J'ai réprimé l'envie de couvrir mes joues rougies. Où était-il ?
J'ai regardé autour de moi. Il aurait dû être là maintenant. Le mois dernier, quand il a joué aux échecs avec moi, il m'avait promis qu'il serait là ce soir. Et il ne rompait jamais ses promesses envers moi.
Il venait ici tous les jours. Mais après la tragédie que sa famille a vécue il y a un an, sa visite chez nous s'était espacée. Il avait changé. Ace insouciant et joueur était devenu un Ace perdu et toujours en colère. Mais il était toujours doux avec moi. Il venait nous voir une fois par mois. Et bien sûr, pour jouer aux échecs avec moi.
La foule acclamait Tess et Tobias alors qu'ils descendaient les escaliers de manière spectaculaire, sous les projecteurs. Dans une robe de fée rose mi-cuisse, Tess ressemblait à une vraie fée, tandis que Tobias était élégant dans son smoking noir. Ils souriaient aux caméras et à tout le monde alors que leur groupe d'amis applaudissait et sifflait bruyamment.
Mais il n'y avait toujours aucun signe d'Ace.
Me justifiant, je me promenais sans but parmi les gens.
— Aïe !
Heurtant une poitrine dure, je trébuchai en arrière. Une paire de bras m'entoura la taille.
— Je suis désolé... En levant les yeux, mon souffle se coupa dans ma gorge.
Des yeux gris orage me fixaient. Ses épais poils étaient partis, laissant apparaître sa mâchoire ciselée. Ses cheveux noirs de jais étaient plaqués en arrière et l'anneau sur son sourcil droit n'était pas là aujourd'hui. Même s'il y avait des cernes sous ses beaux yeux et qu'il avait perdu un peu de poids par rapport avant, il était toujours époustouflant.
— Rosebud ? Son front se plissa lorsqu'il me redressa sur mes pieds. Ses yeux parcouraient mon corps de haut en bas, ses lèvres se serrant.

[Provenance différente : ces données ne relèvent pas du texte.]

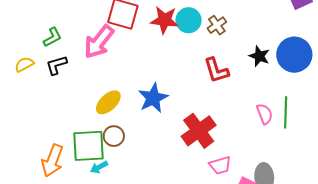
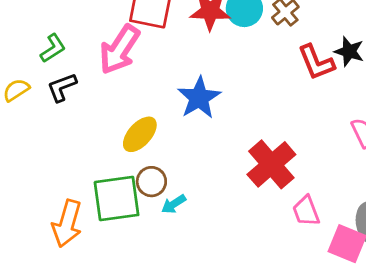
red L-shape: (216, 70) -> (316, 62), moved
blue star: (153, 98) -> (199, 98), moved
pink trapezoid: (220, 165) -> (306, 211), turned 90
cyan arrow: (99, 167) -> (174, 204), moved

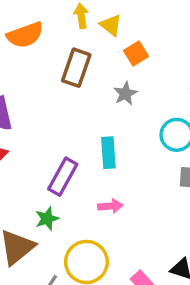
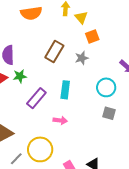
brown rectangle: (76, 68) -> (54, 51), moved
green star: (47, 219) -> (20, 76), moved

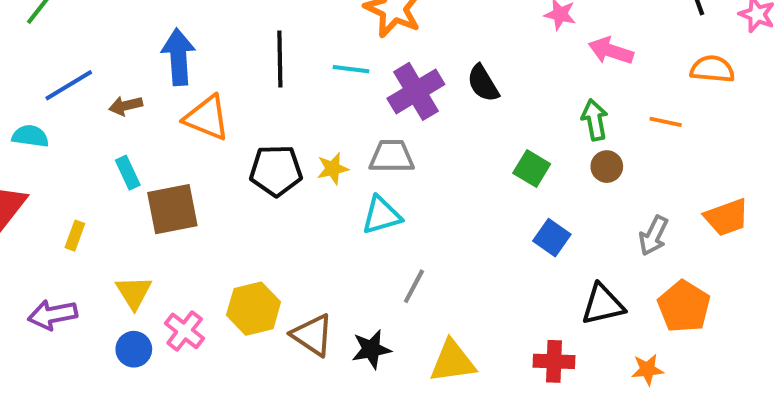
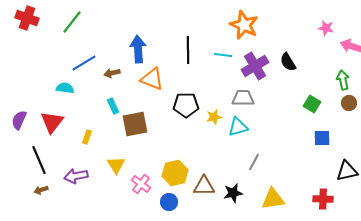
yellow star: (333, 169) -> (214, 117), moved
blue square: (552, 238) -> (322, 138), turned -36
brown triangle: (312, 335) -> (204, 186), turned -35
blue circle: (134, 349) -> (169, 202), moved

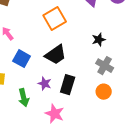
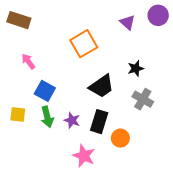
black trapezoid: (56, 55) -> (101, 86), moved
orange circle: (104, 92) -> (120, 138), moved
green arrow: (24, 98) -> (47, 117), moved

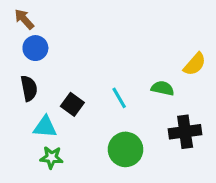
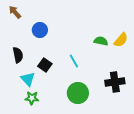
blue circle: (35, 48) -> (40, 30), moved
green semicircle: (163, 88) -> (101, 41), moved
cyan triangle: (45, 127) -> (28, 79), turned 42

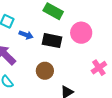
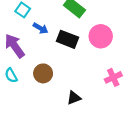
brown circle: (45, 71) -> (43, 73), moved

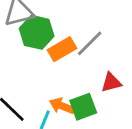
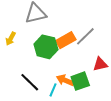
green hexagon: (37, 32) -> (46, 47), moved

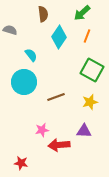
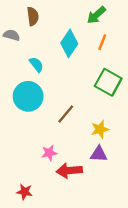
brown semicircle: (43, 14) -> (33, 16), moved
brown line: (56, 97) -> (66, 114), turned -30
yellow star: (90, 102) -> (100, 129), moved

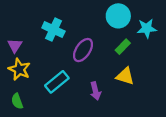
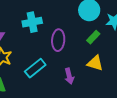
cyan cross: (53, 30) -> (32, 22), turned -36
purple ellipse: (83, 50) -> (58, 40), turned -30

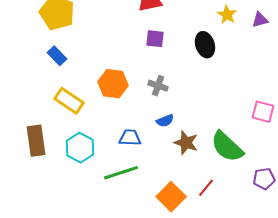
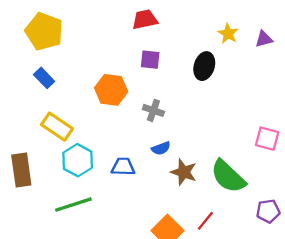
black ellipse: (205, 45) -> (204, 66), turned 35
orange hexagon: (113, 84) -> (111, 90), moved
cyan hexagon: (80, 148) -> (78, 160), moved
green line: (121, 173) -> (73, 205), moved

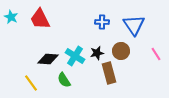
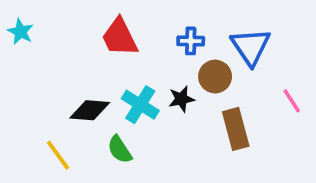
red trapezoid: (40, 19) -> (120, 37), moved
brown circle: (121, 51) -> (215, 77), moved
brown rectangle: (109, 73) -> (236, 129), moved

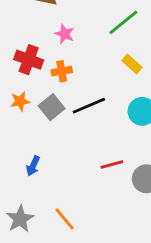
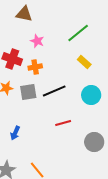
gray square: (52, 107) -> (28, 92), turned 30
red line: (112, 164) -> (63, 123), moved

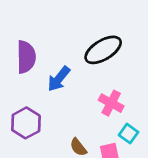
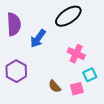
cyan square: (129, 134) -> (90, 75), turned 32

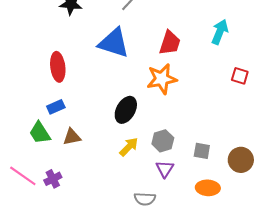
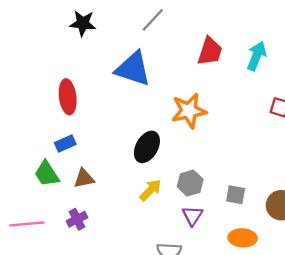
red trapezoid: (170, 43) -> (210, 51), moved
pink line: (23, 176) -> (27, 224), turned -40
purple cross: (53, 179) -> (77, 219), moved

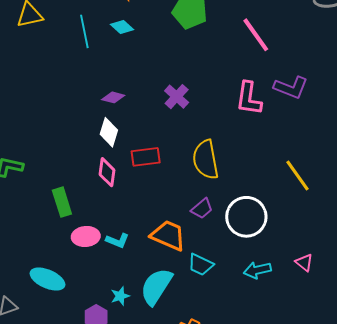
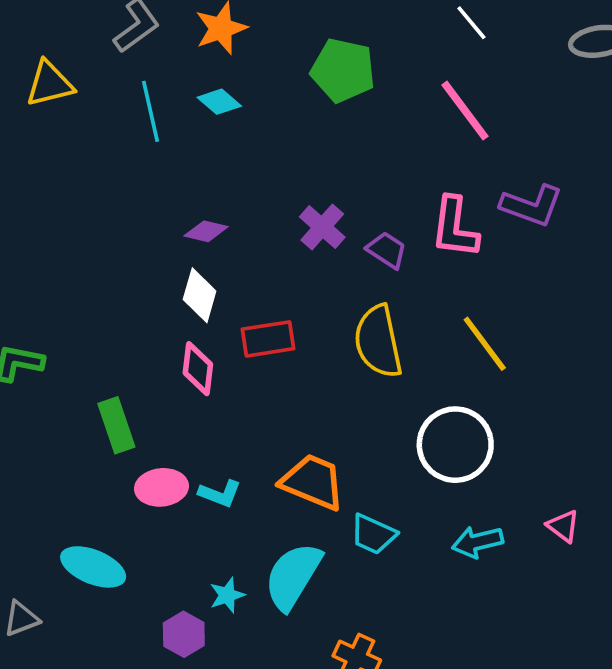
yellow line: (298, 176) -> (485, 344), moved
purple trapezoid: (202, 208) -> (387, 250), moved, turned -105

— Que portes-tu ? Son accent grec résonnait profondément dans sa voix.
Et cela arrivait chaque fois qu'il était en colère.
Mes yeux s'écarquillèrent. N'aimait-il pas mon apparence ?

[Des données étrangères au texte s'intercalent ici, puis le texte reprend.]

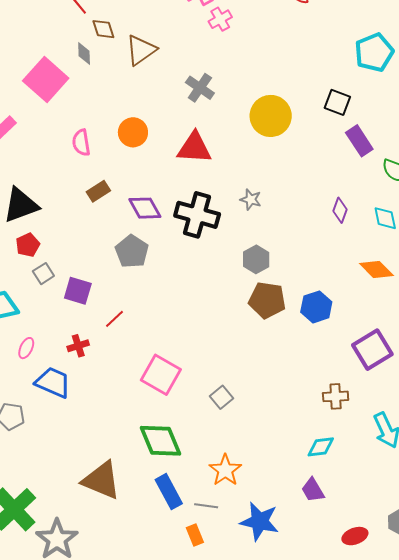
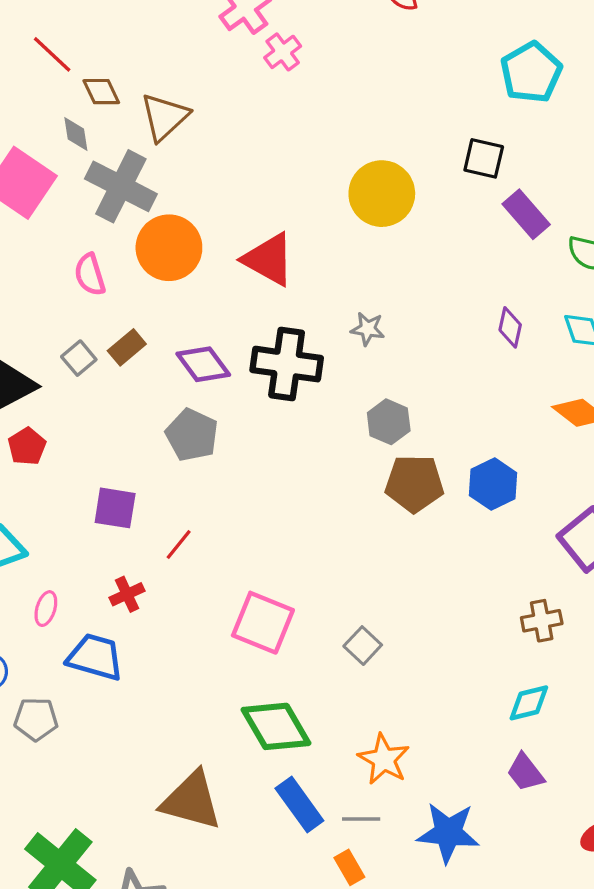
gray cross: (200, 88) -> (121, 186), moved, size x1.5
orange circle: (133, 132) -> (169, 248), size x1.4
red triangle: (194, 148) -> (269, 259), turned 33
gray square: (43, 274) -> (79, 358), moved

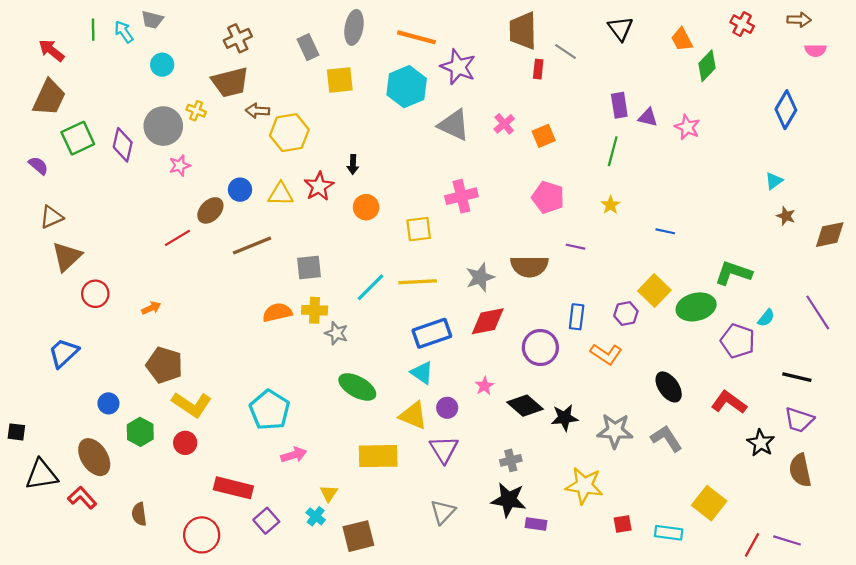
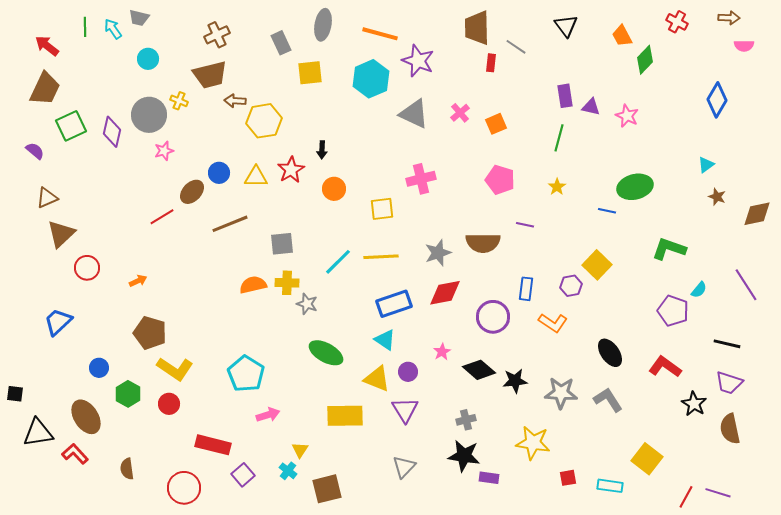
green ellipse: (696, 307) -> (635, 187), moved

— Euh, pourquoi ? Je ne suis pas jolie ? Je me mordis la lèvre.
— Je pensais que ça te plairait.
Son froncement de sourcils s'accentua en voyant mes cheveux et mon maquillage prononcé. Mais il secoua ensuite la tête.

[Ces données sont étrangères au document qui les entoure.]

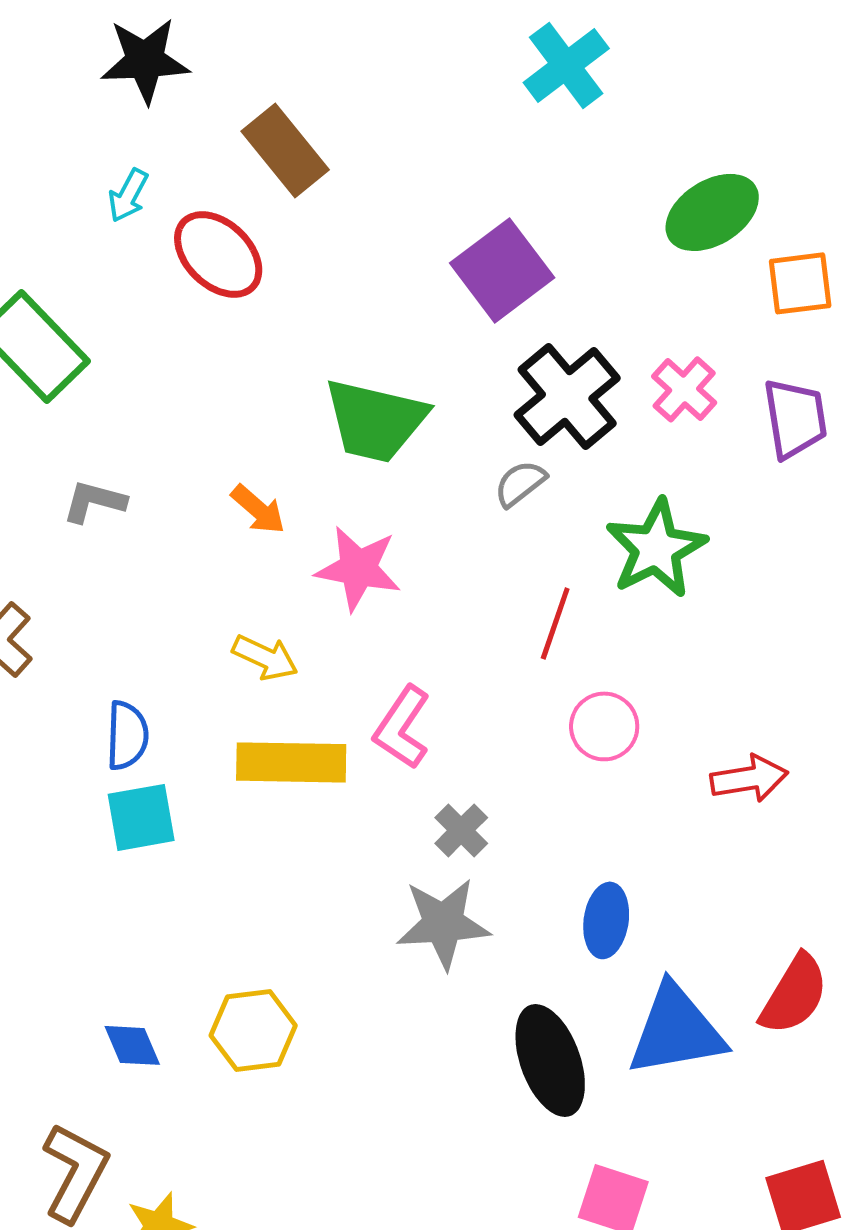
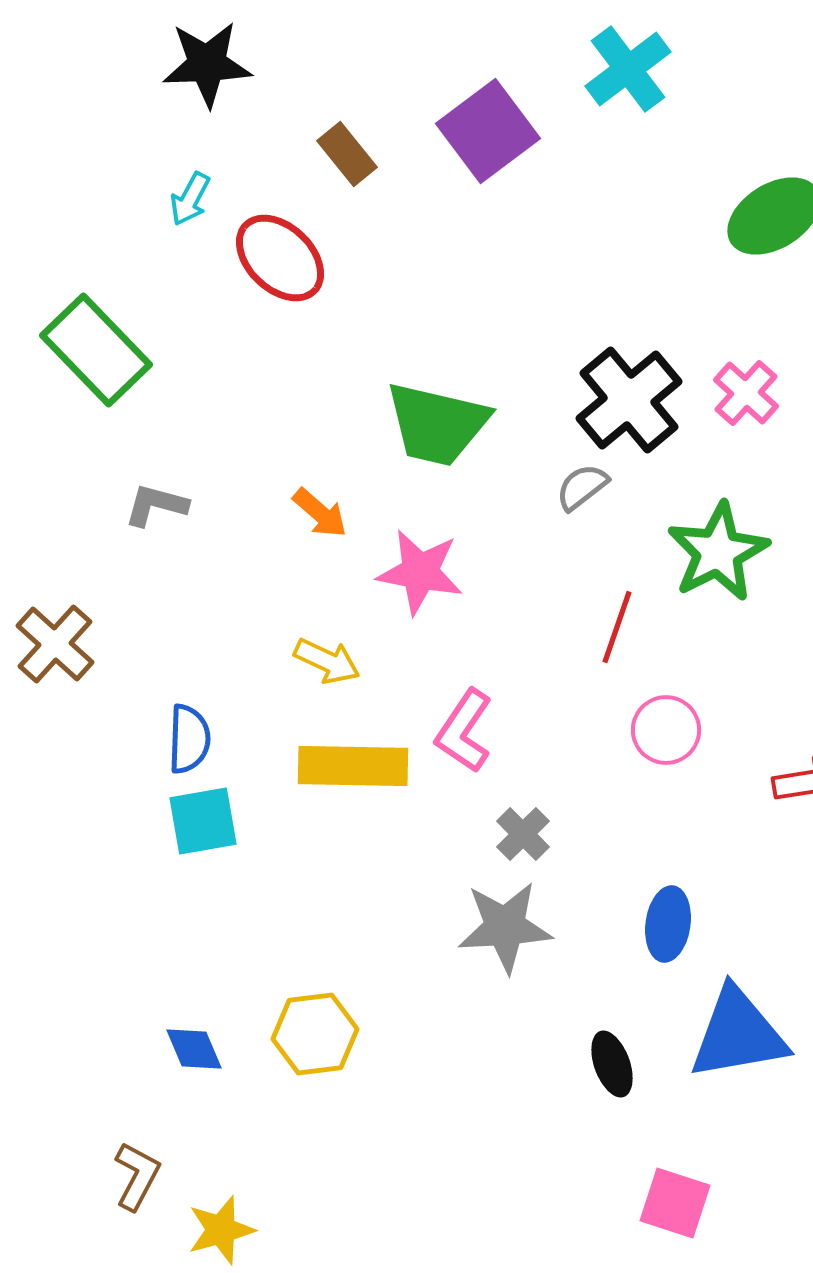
brown rectangle: (285, 150) -> (347, 154), size x0.7
purple square: (502, 270) -> (488, 131), moved
black ellipse: (550, 1060) -> (612, 1064), size x0.6
brown L-shape: (75, 1172) -> (137, 1176), size x0.7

— Tu n'as pas besoin de mon approbation pour quoi que ce soit, Émeraude. C'est ton choix de porter ce que tu veux. Sur ces mots, il s'éloigna.
Mon cœur chuta. Je regardai vers le bas. Y avait-il quelque chose de mal avec mon apparence ? Pourquoi était-il si distant ?
Il était comme ça depuis la mort de son père. Nos familles n'étaient pas très proches, elles préféraient toujours leur intimité. Alors personne ne savait vraiment ce qui était arrivé à son père. Mais quoi qu'il se soit passé, cela avait changé mon Ace de manière drastique. Et cela me brisait le cœur pour lui.